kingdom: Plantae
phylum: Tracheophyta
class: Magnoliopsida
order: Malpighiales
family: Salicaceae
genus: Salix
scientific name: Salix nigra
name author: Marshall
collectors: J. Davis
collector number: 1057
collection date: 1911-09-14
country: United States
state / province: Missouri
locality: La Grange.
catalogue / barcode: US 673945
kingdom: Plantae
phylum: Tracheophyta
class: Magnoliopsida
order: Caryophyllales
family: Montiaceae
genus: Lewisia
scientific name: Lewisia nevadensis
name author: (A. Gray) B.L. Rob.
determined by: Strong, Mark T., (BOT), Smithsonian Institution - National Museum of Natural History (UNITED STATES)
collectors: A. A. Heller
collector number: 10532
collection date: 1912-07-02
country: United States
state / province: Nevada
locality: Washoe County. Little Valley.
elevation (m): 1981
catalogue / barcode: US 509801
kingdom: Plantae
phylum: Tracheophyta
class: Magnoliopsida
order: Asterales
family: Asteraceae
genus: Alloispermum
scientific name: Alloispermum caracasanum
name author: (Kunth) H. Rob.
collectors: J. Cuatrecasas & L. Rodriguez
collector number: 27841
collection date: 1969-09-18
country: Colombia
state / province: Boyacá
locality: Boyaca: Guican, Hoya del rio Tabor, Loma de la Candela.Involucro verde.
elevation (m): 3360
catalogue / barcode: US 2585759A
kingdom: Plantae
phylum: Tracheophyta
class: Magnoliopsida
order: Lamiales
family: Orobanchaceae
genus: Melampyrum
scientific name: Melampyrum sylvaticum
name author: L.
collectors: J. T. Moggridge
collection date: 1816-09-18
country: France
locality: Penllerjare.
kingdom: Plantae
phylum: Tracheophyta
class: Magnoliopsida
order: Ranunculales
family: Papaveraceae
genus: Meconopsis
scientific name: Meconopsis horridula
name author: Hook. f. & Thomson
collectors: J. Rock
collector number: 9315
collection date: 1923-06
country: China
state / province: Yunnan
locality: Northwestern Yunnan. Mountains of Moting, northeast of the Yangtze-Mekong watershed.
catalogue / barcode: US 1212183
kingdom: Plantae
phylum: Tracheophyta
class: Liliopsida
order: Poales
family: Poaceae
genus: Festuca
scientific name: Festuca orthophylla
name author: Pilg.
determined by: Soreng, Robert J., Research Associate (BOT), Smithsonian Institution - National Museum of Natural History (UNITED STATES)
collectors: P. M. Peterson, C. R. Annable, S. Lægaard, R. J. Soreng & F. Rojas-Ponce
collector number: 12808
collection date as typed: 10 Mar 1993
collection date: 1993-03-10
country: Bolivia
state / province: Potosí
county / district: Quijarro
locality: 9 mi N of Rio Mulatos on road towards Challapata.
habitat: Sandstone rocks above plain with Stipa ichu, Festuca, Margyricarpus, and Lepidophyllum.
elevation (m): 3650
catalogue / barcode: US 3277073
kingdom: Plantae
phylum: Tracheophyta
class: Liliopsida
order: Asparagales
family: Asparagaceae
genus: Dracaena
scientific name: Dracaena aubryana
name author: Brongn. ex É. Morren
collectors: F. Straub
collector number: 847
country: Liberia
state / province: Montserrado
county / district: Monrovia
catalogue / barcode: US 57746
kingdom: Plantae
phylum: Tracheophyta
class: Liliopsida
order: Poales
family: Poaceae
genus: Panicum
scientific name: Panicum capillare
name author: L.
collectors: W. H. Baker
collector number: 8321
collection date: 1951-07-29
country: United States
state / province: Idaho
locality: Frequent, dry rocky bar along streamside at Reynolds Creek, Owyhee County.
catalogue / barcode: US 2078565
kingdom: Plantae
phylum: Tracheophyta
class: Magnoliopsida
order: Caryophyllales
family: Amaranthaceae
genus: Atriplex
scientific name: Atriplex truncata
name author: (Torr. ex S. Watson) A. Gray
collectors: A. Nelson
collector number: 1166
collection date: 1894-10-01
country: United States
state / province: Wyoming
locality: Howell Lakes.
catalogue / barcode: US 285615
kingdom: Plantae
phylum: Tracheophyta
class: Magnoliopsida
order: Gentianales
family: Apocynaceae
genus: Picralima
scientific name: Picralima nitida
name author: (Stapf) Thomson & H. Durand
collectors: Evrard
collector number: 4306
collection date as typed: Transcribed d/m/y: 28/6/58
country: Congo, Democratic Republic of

##############################

## Aim
Show each line of the data above that contains the string "number", copied in full.

## Final result
collector number: 1057
collector number: 10532
collector number: 27841
collector number: 9315
collector number: 12808
collector number: 847
collector number: 8321
collector number: 1166
collector number: 4306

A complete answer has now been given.